Mario Deaglio su La Stampa
I precari, infatti, tradizionalmente sono cani sciolti, con diversissime storie personali, ai quali la continua mobilità rende comunque difficile, in via normale, un’azione comune. Assunti a termine, pagati, di solito non molto, e poi arrivederci e grazie. Una simile situazione può anche essere accettabile se esiste una sorta di patto implicito in base al quale questi spezzoni di lavoro, a termine o a tempo parziale, si possono trasformare in un lavoro vero entro un ragionevole intervallo di tempo. In questo caso l’attività precaria può costituire una sorta di apprendistato, anomalo ma in grado di insegnare una professione; non è invece possibile restare apprendisti – o precari – per tutta la vita.
Con la crisi economica la durata del precariato si è allungata, la sua natura è cambiata. I precari, in grande maggioranza giovani, diventano lavoratori-cuscinetto che assorbono direttamente i colpi della crisi e quindi, implicitamente, forniscono un riparo ai lavori più sicuri degli altri. Il caso più evidente è quello dell’Alitalia
quando per i dipendenti a tempo indeterminato si negoziò una lunghissima, e quindi privilegiata, cassa integrazione, mentre i precari rimasero sostanzialmente a bocca asciutta. Per questo il rapporto con il sindacato è molto difficile anche se la Cgil, che ha appoggiato le manifestazioni di ieri, fa di tutto per ricucire uno strappo generazionale.

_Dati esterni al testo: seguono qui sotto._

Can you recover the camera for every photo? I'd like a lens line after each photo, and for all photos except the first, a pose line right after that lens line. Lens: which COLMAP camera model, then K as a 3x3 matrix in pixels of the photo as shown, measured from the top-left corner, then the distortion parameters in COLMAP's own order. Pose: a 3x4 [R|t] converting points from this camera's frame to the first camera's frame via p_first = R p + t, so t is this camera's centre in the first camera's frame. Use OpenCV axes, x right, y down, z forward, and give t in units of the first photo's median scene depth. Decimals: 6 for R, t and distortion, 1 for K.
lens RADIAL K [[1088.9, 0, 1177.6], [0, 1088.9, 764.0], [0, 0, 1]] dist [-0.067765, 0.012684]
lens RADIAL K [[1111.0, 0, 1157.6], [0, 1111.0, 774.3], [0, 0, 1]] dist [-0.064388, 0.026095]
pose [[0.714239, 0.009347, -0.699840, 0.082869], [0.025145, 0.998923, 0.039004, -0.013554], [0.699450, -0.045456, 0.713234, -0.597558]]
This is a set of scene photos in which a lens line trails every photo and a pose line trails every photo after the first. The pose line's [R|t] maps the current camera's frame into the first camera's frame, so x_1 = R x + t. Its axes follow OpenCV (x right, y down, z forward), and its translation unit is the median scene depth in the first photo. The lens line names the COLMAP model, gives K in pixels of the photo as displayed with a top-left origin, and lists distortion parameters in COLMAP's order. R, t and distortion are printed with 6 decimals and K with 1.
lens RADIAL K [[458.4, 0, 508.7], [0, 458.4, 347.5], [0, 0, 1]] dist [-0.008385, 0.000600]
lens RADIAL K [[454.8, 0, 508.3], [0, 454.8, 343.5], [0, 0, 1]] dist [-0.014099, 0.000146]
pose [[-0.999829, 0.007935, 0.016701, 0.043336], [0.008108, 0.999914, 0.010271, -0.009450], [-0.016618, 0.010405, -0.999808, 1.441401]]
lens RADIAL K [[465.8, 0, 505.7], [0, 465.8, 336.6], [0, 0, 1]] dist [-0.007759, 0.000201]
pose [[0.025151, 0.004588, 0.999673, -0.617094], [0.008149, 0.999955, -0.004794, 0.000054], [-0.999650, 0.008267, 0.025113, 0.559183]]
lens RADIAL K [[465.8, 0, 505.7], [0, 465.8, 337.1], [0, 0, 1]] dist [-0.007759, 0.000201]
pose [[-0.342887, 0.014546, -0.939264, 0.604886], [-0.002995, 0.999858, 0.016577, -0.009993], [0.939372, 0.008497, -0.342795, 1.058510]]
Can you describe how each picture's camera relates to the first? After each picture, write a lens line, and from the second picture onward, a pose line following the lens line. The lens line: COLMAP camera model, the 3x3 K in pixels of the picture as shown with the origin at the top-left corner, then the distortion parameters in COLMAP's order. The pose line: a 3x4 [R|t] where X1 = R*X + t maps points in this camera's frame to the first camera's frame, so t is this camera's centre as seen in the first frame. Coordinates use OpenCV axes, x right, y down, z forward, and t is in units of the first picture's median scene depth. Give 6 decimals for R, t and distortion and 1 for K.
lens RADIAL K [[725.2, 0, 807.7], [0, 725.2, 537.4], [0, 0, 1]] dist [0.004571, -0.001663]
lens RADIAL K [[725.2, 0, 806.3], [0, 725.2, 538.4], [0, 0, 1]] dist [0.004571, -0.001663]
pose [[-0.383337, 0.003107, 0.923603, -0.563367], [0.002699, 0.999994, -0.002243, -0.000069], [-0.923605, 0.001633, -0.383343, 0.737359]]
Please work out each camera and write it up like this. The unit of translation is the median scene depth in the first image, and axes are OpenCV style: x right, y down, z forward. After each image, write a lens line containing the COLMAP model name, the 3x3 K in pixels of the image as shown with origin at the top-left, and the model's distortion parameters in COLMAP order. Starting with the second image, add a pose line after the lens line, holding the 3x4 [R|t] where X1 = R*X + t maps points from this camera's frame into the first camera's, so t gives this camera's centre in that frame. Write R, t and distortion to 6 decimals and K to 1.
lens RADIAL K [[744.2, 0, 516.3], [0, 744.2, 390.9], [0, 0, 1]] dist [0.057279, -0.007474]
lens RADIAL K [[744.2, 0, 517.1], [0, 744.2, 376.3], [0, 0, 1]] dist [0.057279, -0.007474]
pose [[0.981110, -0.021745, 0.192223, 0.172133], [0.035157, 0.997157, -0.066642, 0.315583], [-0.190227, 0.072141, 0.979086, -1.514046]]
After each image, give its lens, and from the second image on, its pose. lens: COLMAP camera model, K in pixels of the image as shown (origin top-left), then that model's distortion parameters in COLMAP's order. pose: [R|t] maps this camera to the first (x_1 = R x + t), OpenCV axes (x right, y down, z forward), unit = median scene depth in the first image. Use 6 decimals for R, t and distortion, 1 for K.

Non basta però, rendere più difficile il licenziamento, come appunto la Cgil propone, occorre rendere più facili le
assunzioni a tempo indeterminato. E questo si può fare soltanto cercando di imboccare a tutti i costi un sentiero di crescita, un argomento di cui il Paese, apparentemente troppo occupato con il teatrino della politica, con gli insulti tra parlamentari e le barzellette sconce del presidente del Consiglio, si dimentica allegramente.